EXERCISE DETAILS -
Reproduce word for word the part of the job description starting at "Your Impact" and ending at "understanding across teams.".

SELECTED PASSAGE -
Description
As an Associate Evaluations Manager on the Digital Success Data & AI team, you will help measure, monitor, and improve the performance of Agentforce on Salesforce Help. You’ll run ongoing synthetic evaluations across Answer Quality, latency, instructions adherence, and other core capabilities, translating results into clear, actionable insights that inform product decisions, operational improvements, and leadership reporting.
You will contribute to operational excellence by building clear documentation, repeatable processes, and scalable evaluation frameworks that increase confidence in agent performance. This role partners closely with Support Delivery, Engineering, Operations, and Data Science to evaluate new features, identify risks and opportunities, and ensure quality at launch.
You will also help evolve our evaluation ecosystem — refining LLM judge prompts and ground truths — while identifying opportunities to increase automation, reliability, and efficiency. Success in this role requires strong analytical rigor, curiosity, and ownership: someone comfortable working in ambiguity, solving problems end-to-end, and consistently delivering clear, defensible insights that drive action.
Your Impact
Support the Agentforce baselining program, using synthetic and automated tooling to continuously measure and improve performance.
Analyze evaluation results independently, identifying root causes, surfacing trends, and translating insights into actionable recommendations for models, implementations, and processes.
Maintain and evolve evaluation frameworks, scoring rubrics, and guidelines to ensure consistent, defensible, and scalable assessments.
Deliver clear, influential reporting and business reviews that inform stakeholders and drive product and operational decisions.
Define, monitor, and interpret key evaluation metrics, proactively identifying risks, regressions, and improvement opportunities.
Enable internal partners on evaluation processes and findings, building trust and shared understanding across teams.
Strengthen the evaluation feedback loop across automated testing, LLM-judge prompts, and golden datasets to continuously improve testing sophistication.
Perform targeted evaluations for new features and urgent initiatives, ensuring quality and market readiness.
Audit and refine the utterance repository to keep testing relevant, high quality, and aligned with evolving product capabilities.
Synthesize customer and internal feedback into actionable insights, helping shape product direction and operational improvements.
Advocate for tooling, process, and workflow improvements that increase evaluation efficiency, scalability, and reliability.
Proactively surface risks and partner on mitigations, ensuring issues are addressed before they impact customers.
Required Skills
1+ years of professional experience working in Salesforce environments (program, analyst, operations, or product context). Demonstrated ability to take ownership of tasks and drive outcomes independently.
Strong analytical mindset: comfortable reviewing conversational AI outputs, identifying failure patterns, conducting root cause analysis, and translating findings into actionable recommendations.
Operational rigor and attention to detail: able to execute repeatable evaluation workflows accurately and consistently in a fast-paced, ambiguous environment.
Clear written communication skills: able to document findings, produce internal documentation, and communicate insights concisely for cross-functional audiences.
Comfort working with data: proficiency in spreadsheets (e.g., Google Sheets), reporting, and basic dashboard interpretation to derive insights and track trends.
High reading comprehension and critical thinking: able to evaluate nuanced generative AI responses against quality standards and expected behaviors.

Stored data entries

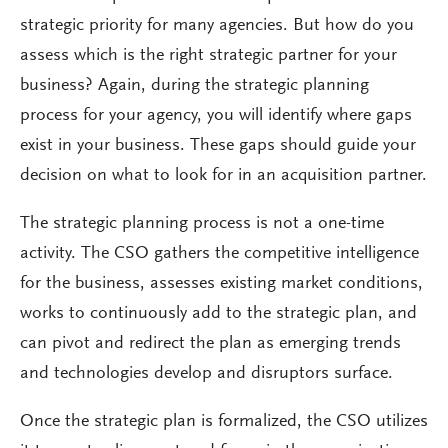
strategic priority for many agencies. But how do you
assess which is the right strategic partner for your
business? Again, during the strategic planning
process for your agency, you will identify where gaps
exist in your business. These gaps should guide your
decision on what to look for in an acquisition partner.
The strategic planning process is not a one-time
activity. The CSO gathers the competitive intelligence
for the business, assesses existing market conditions,
works to continuously add to the strategic plan, and
can pivot and redirect the plan as emerging trends
and technologies develop and disruptors surface.
Once the strategic plan is formalized, the CSO utilizes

FINISHED TASK -
Your Impact
Support the Agentforce baselining program, using synthetic and automated tooling to continuously measure and improve performance.
Analyze evaluation results independently, identifying root causes, surfacing trends, and translating insights into actionable recommendations for models, implementations, and processes.
Maintain and evolve evaluation frameworks, scoring rubrics, and guidelines to ensure consistent, defensible, and scalable assessments.
Deliver clear, influential reporting and business reviews that inform stakeholders and drive product and operational decisions.
Define, monitor, and interpret key evaluation metrics, proactively identifying risks, regressions, and improvement opportunities.
Enable internal partners on evaluation processes and findings, building trust and shared understanding across teams.